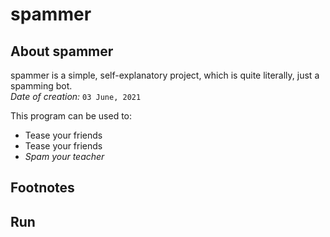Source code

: # spammer

## About spammer

spammer is a simple, self-explanatory project, which is quite literally, just a spamming bot. \
*Date of creation:* `03 June, 2021`

This program can be used to:
- Tease your friends
- Tease your friends
- *Spam your teacher*

## Footnotes

## Run
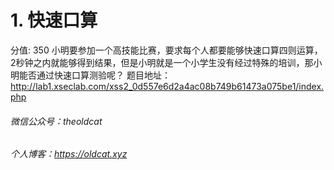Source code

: # 1. 快速口算
分值: 350
小明要参加一个高技能比赛，要求每个人都要能够快速口算四则运算，2秒钟之内就能够得到结果，但是小明就是一个小学生没有经过特殊的培训，那小明能否通过快速口算测验呢？
题目地址：http://lab1.xseclab.com/xss2_0d557e6d2a4ac08b749b61473a075be1/index.php

###### 微信公众号：theoldcat
###### 个人博客：https://oldcat.xyz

☆ ☆ ☆ ☆ ☆ ☆ ☆

Problem requirements: Write out each entry exactly as given, omitting any picture.

Answer below:
Source code

: # spammer

## About spammer

spammer is a simple, self-explanatory project, which is quite literally, just a spamming bot. \
*Date of creation:* `03 June, 2021`

This program can be used to:
- Tease your friends
- Tease your friends
- *Spam your teacher*

## Footnotes

## Run
Source code

: # 1. 快速口算
分值: 350
小明要参加一个高技能比赛，要求每个人都要能够快速口算四则运算，2秒钟之内就能够得到结果，但是小明就是一个小学生没有经过特殊的培训，那小明能否通过快速口算测验呢？
题目地址：http://lab1.xseclab.com/xss2_0d557e6d2a4ac08b749b61473a075be1/index.php

###### 微信公众号：theoldcat
###### 个人博客：https://oldcat.xyz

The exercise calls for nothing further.